I've been reading the manga for like 20 years, and rereading, so I figured this would let me down in some way. But I feel like they got the important stuff right! They toned down the gore a lot, but that wasn't problem -- I was a little worried at the start of the movie when I noticed that a number people had brought their young children, but the skull cracking wasn't as graphic as it could have been.

Yukito Kishiro's sci-fi world is so messy and crowded and bonkers I hope we get some sequels and explore more of it. Nova is just about my favorite fictional character and I'm interested in seeing Ed Norton try to capture his bizarre coolness.

Also, I love how it's the 27th century and there are background extras wearing tank tops and cargo shorts and shit you would by at a contemporary mall.
posted by paper chromatographologist at 8:33 AM on March 24, 2019 [1 favorite]


Until he took his glasses off, I was 80% sure Nova was played by Chris Elliot. Which would have been great.
posted by jjwiseman at 9:07 PM on July 1, 2019 [1 favorite]


Not...bad? I watched it this evening to make sense of the lukewarm-positive reaction from critics, and now I get it. It's...not bad. Fine. Good enough. Better than a lot of movies!

(I'm sooooooo boooored. Lockdown sucks. Social distancing sucks. I'm going to go crazy and it's only been a WEEK. I bet sky cities are fucking boring. Everyone is trapped in dense real estate situation in the sky! I bet that sucks. Everyone is a cyborg in Alita because the human body is TRASH.)

Anyway, I agree with the lukewarm critics, Alita is better than the second-rate MCU films (Iron Man 2, Thor 2, most of the Avengers movies) and people like me should've given it a chance.
posted by grandiloquiet at 8:45 PM on March 17, 2020 [4 favorites]


Just watched this. I quite enjoyed it, even though large chunks didn’t make sense. Robert Rodriguez is an ace at presenting the absolute craziness of manga and anime as seriously as they it takes itself, and making it work.

My two main problems:

1) There was no point where having giant anime eyes excused the unforgivable sin of replacing an excellent actor with an uncanny valley monstrosity. I just watched Frozen 2 and I swear it was better at animating a realistic character than this, and it wasn’t even trying. Hell, Rosa Salazar was totally rotoscoped in the Amazon series “undone” and it was less distracting than what they did here.

2) Apparently the version I watched didn’t come with the ending? It ended with Alita becoming a motorball Star and pointing her sword at The floating city and by extension Nova, but this version didn’t include the whole third act in which she actually gets to the floating city and confronts Nova. Oh well.

### [Problem 1]
From the movie discussion, list every real person named by the commenters, such as creators or actors. Leave out fictional characters and usernames.
### [Problem 2]
Transcribe the part of the movie discussion that begins at the words "I've been reading" and stops after "his bizarre coolness.".

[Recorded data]

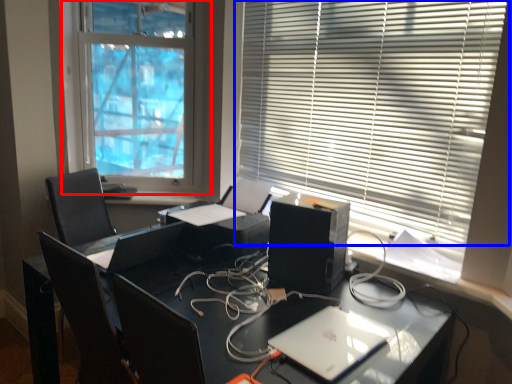
Question: Among these objects, which one is nearest to the camera, window blind (highlighted by a red box) or window blind (highlighted by a blue box)?

Choices:
 (A) window blind
 (B) window blind

Answer: (B)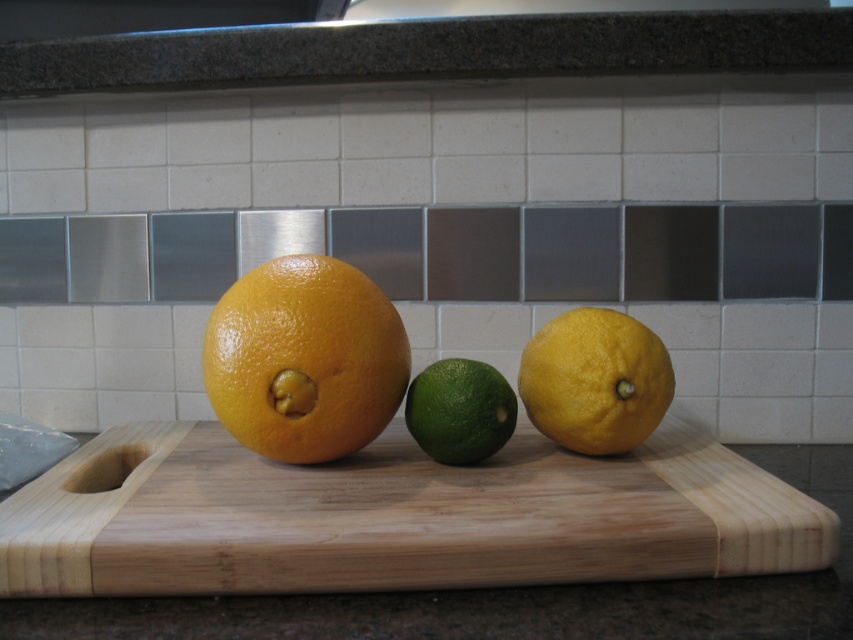
Is orange matte/grainy grapefruit at center smaller than green matte/lacquered lime at center?

No, orange matte/grainy grapefruit at center is not smaller than green matte/lacquered lime at center.

Can you confirm if orange matte/grainy grapefruit at center is positioned above green matte/lacquered lime at center?

Indeed, orange matte/grainy grapefruit at center is positioned over green matte/lacquered lime at center.

At what (x,y) coordinates should I click in order to perform the action: click on orange matte/grainy grapefruit at center. Please return your answer as a coordinate pair (x, y). The height and width of the screenshot is (640, 853). Looking at the image, I should click on (305, 358).

You are a GUI agent. You are given a task and a screenshot of the screen. Output one action in this format:
    pyautogui.click(x=<x>, y=<y>)
    Task: Click on the orange matte/grainy grapefruit at center
    The width and height of the screenshot is (853, 640).
    Given the screenshot: What is the action you would take?
    pyautogui.click(x=305, y=358)

Which of these two, wooden cutting board at center or orange matte/grainy grapefruit at center, stands taller?

With more height is orange matte/grainy grapefruit at center.

Is wooden cutting board at center bigger than orange matte/grainy grapefruit at center?

Yes, wooden cutting board at center is bigger than orange matte/grainy grapefruit at center.

The image size is (853, 640). What do you see at coordinates (395, 516) in the screenshot?
I see `wooden cutting board at center` at bounding box center [395, 516].

This screenshot has height=640, width=853. I want to click on wooden cutting board at center, so click(x=395, y=516).

Who is positioned more to the right, wooden cutting board at center or yellow matte lemon at center?

yellow matte lemon at center is more to the right.

Between point (769, 516) and point (550, 436), which one is positioned behind?

The point (550, 436) is more distant.

Which is behind, point (122, 593) or point (575, 353)?

The point (575, 353) is more distant.

Locate an element on the screen. Image resolution: width=853 pixels, height=640 pixels. wooden cutting board at center is located at coordinates (395, 516).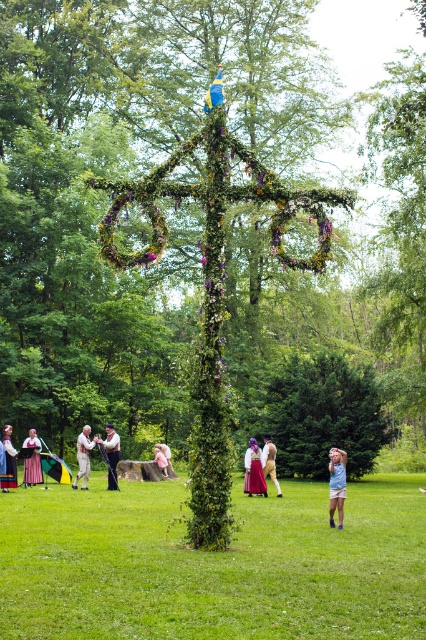
You are a photographer standing at the edge of the park. You want to capture a photo where both the blue denim shorts at lower right and the matte purple dress at center are visible. Which object should you focus on to ensure both are in frame?

To ensure both the blue denim shorts at lower right and the matte purple dress at center are visible, focus on the matte purple dress at center since it is larger and easier to spot, allowing you to adjust the camera angle to include the smaller blue denim shorts at lower right.

You are a photographer standing at the edge of the park. You want to take a photo that includes both the green grass at center and the green velvet dress at center. Which object should you focus on first to ensure both are in frame?

The green grass at center is bigger than the green velvet dress at center, so you should focus on the green grass at center first to ensure both are in frame.

You are a photographer standing at the edge of the park and want to capture both the blue denim shorts at lower right and the matte purple dress at center in the same frame. Based on their positions, which one is higher up in the image?

The blue denim shorts at lower right is located above the matte purple dress at center, so it is higher up in the image.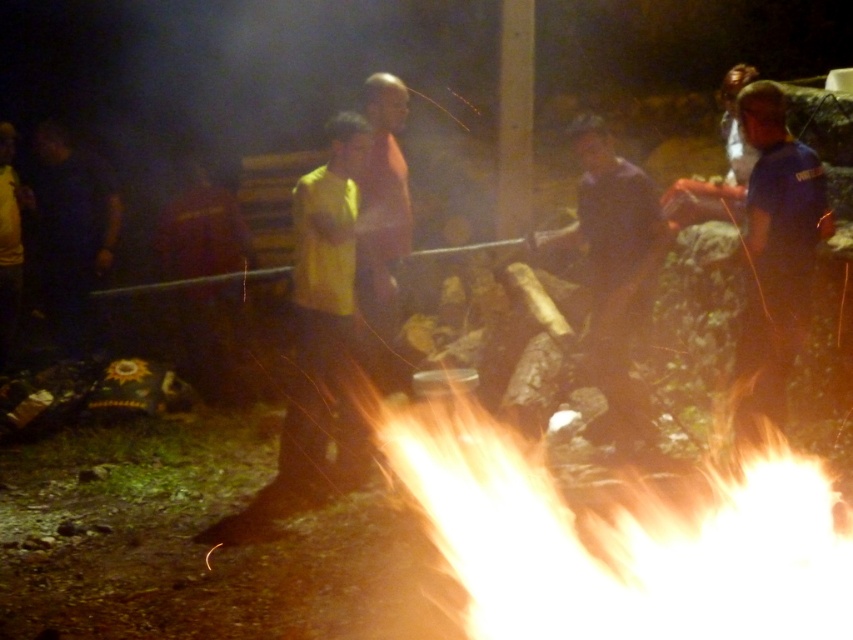
Question: Is bright orange flames at center positioned behind blue cotton shirt at right?

Choices:
 (A) no
 (B) yes

Answer: (A)

Question: Which point appears farthest from the camera in this image?

Choices:
 (A) (612, 634)
 (B) (595, 198)
 (C) (103, 266)
 (D) (775, 156)

Answer: (C)

Question: Considering the real-world distances, which object is closest to the bright orange flames at center?

Choices:
 (A) dark blue fabric at left
 (B) blue cotton shirt at right
 (C) dark brown wood at center
 (D) yellow matte shirt at center

Answer: (B)

Question: Is yellow matte shirt at center in front of blue cotton shirt at right?

Choices:
 (A) yes
 (B) no

Answer: (B)

Question: Can you confirm if dark brown wood at center is smaller than dark blue fabric at left?

Choices:
 (A) no
 (B) yes

Answer: (B)

Question: Which object is the farthest from the dark blue fabric at left?

Choices:
 (A) dark brown wood at center
 (B) yellow matte shirt at center
 (C) bright orange flames at center

Answer: (A)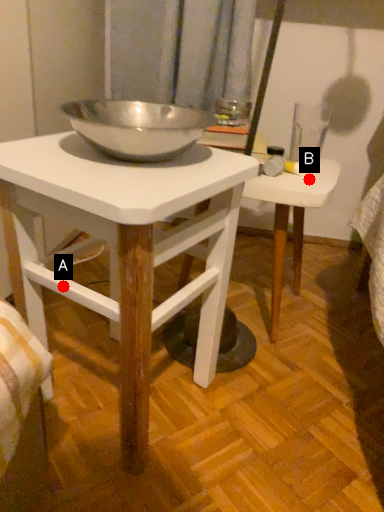
Question: Two points are circled on the image, labeled by A and B beside each circle. Among these points, which one is farthest from the camera?

Choices:
 (A) A is further
 (B) B is further

Answer: (B)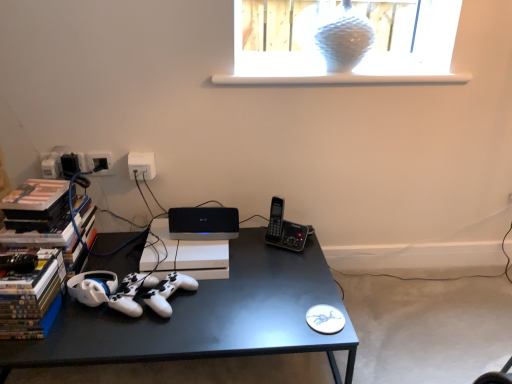
Locate an element on the screen. The height and width of the screenshot is (384, 512). free space in front of black plastic phone at right is located at coordinates (277, 271).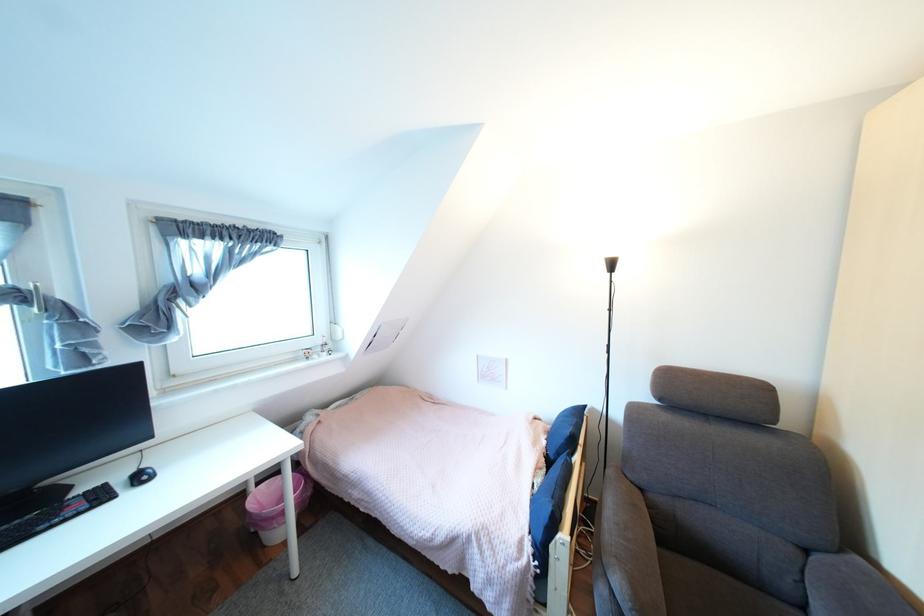
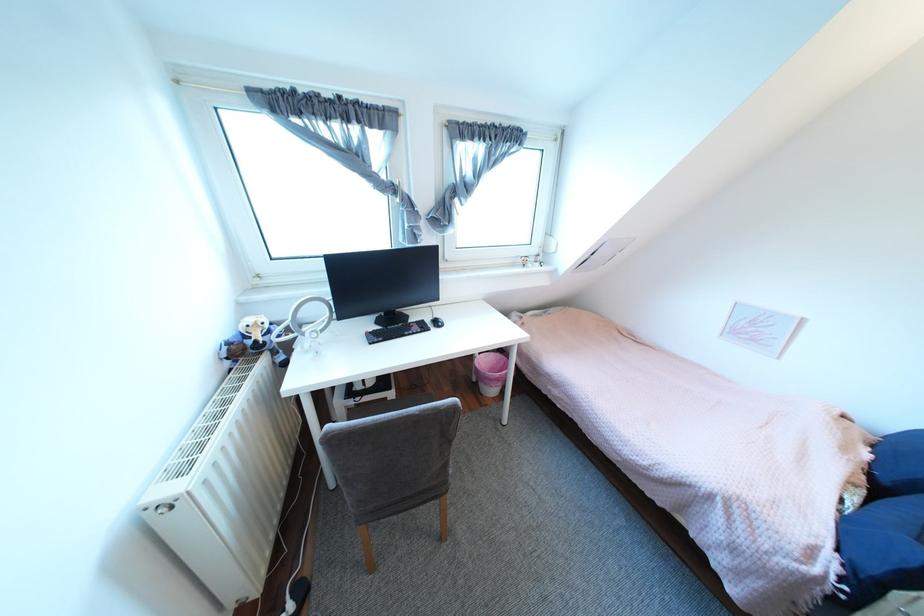
In the second image, find the point that corresponds to [553,554] in the first image.

(873, 586)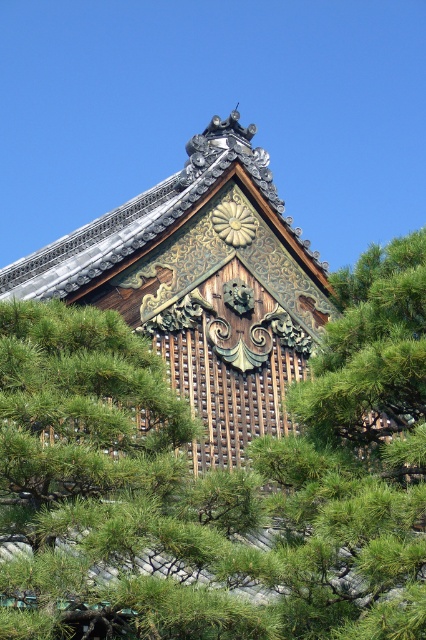
You are standing in front of the traditional Japanese building and want to take a photo of both the point at coordinates point (x=80, y=413) and point (x=91, y=275). Which point should you focus on first to ensure both are in focus?

You should focus on point (x=80, y=413) first because it is closer to the camera than point (x=91, y=275). This ensures the closer point is in focus, and the farther point will also be within the depth of field.

You are a drone operator tasked with capturing aerial footage of the temple. Your drone is currently positioned between the green textured pine tree at center and the central peak of the roof. The drone has a maximum flight range of 40 meters. Can the drone safely return to its starting position without exceeding its range?

The distance between the green textured pine tree at center and the central peak is 38.66 meters, so yes, the drone can safely return to its starting position without exceeding its 40 meter range.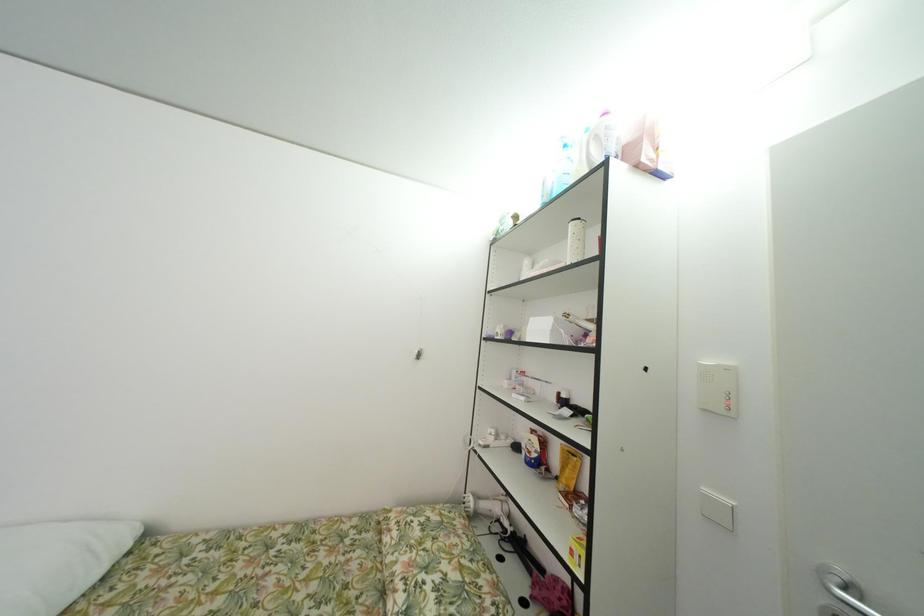
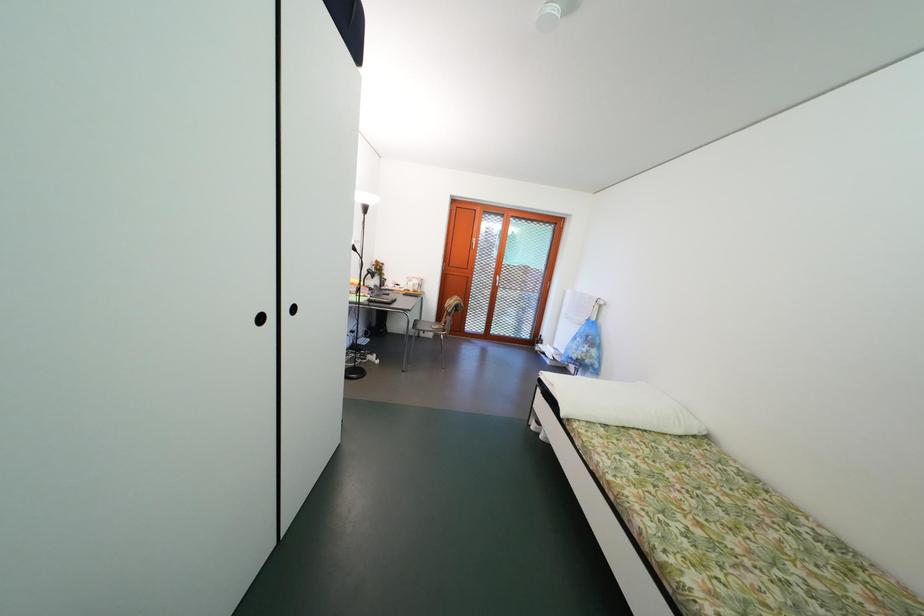
Question: The first image is from the beginning of the video and the second image is from the end. How did the camera likely rotate when shooting the video?

Choices:
 (A) Left
 (B) Right
 (C) Up
 (D) Down

Answer: (A)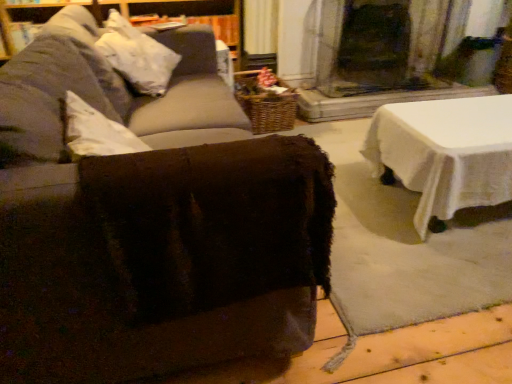
What do you see at coordinates (265, 103) in the screenshot? The image size is (512, 384). I see `woven brown basket at center` at bounding box center [265, 103].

### [Written solution 1]
Yukito Kishiro
Ed Norton
Chris Elliot
Robert Rodriguez
Rosa Salazar

### [Written solution 2]
I've been reading the manga for like 20 years, and rereading, so I figured this would let me down in some way. But I feel like they got the important stuff right! They toned down the gore a lot, but that wasn't problem -- I was a little worried at the start of the movie when I noticed that a number people had brought their young children, but the skull cracking wasn't as graphic as it could have been.

Yukito Kishiro's sci-fi world is so messy and crowded and bonkers I hope we get some sequels and explore more of it. Nova is just about my favorite fictional character and I'm interested in seeing Ed Norton try to capture his bizarre coolness.